The plant sale, run and supplied entirely by the Greenhouse Group—from what they grow throughout the winter in the Greenhouse, from what they harvest from their own gardens, and from what they source from other gardens, generates up to $10k a year for the DCA.
“It really is a sharing community,” said Carolyn.
Perhaps most of all, the Greenhouse is a refuge.
“When there’s a blizzard, there’s no better place to be than in there,” said Susan. “It’s just full of life. It smells great. If there’s snow accumulating on the glass, it creates shadows that bounce off the plants. There’s just something about it. It just feels good. You’re all alone. It’s quiet. It’s peaceful.”
“People view it more as a sanctuary.

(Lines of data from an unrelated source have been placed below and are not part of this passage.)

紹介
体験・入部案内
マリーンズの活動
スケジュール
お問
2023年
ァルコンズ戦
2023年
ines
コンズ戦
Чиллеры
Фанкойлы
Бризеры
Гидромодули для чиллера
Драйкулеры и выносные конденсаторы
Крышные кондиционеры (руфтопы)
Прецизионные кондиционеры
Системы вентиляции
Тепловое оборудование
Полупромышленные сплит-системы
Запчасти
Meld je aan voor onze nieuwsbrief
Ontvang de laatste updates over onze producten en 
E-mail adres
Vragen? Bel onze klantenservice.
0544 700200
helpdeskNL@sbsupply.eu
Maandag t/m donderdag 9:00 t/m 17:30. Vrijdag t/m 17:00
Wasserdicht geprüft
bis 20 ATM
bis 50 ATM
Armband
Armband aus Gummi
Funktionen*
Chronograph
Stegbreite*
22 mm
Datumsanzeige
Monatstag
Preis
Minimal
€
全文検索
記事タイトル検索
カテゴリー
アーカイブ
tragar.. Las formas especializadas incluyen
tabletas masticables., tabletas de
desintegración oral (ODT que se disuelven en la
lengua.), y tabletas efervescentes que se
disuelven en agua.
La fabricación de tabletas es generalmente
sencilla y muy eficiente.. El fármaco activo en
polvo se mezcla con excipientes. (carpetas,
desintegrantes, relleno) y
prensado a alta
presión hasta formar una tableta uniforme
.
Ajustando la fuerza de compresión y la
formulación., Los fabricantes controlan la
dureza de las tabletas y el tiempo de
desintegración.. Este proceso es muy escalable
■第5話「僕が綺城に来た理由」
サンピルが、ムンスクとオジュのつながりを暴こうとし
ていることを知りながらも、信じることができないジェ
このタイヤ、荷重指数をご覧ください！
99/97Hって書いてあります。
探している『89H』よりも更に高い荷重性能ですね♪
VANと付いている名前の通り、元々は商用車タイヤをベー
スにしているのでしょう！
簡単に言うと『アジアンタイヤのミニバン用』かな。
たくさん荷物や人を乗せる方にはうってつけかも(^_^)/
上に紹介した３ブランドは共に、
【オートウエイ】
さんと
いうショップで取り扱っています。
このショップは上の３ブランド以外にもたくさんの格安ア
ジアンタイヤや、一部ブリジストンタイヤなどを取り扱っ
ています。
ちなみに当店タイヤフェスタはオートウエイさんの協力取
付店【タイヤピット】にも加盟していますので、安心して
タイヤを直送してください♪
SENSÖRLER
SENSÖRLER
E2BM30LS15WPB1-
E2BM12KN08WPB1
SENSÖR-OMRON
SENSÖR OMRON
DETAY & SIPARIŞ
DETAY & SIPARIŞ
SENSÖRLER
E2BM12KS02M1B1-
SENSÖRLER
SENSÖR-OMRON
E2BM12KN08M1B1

Somewhere to decompress,” said Carolyn.
“You breathe out,” agreed Sue.
“But it’s also where you can hang out and put your hands in the dirt and …it’s other worldly to be honest,” said Carolyn.
“The plants don’t give you trouble. They just grow. And they just do what they’re supposed to do and they’re grateful. They’re always so grateful—plants, aren’t they?” added Sue.
When the biggest controversies center on how often to water, and how to manage the beautiful but buggy plectranthus (to banish or not to banish it from the Greenhouse!) is about as sinister as it gets, the women of the DCA Greenhouse, and the world they inhabit, are hope and optimism for us all—the best dirt for any kind of growth.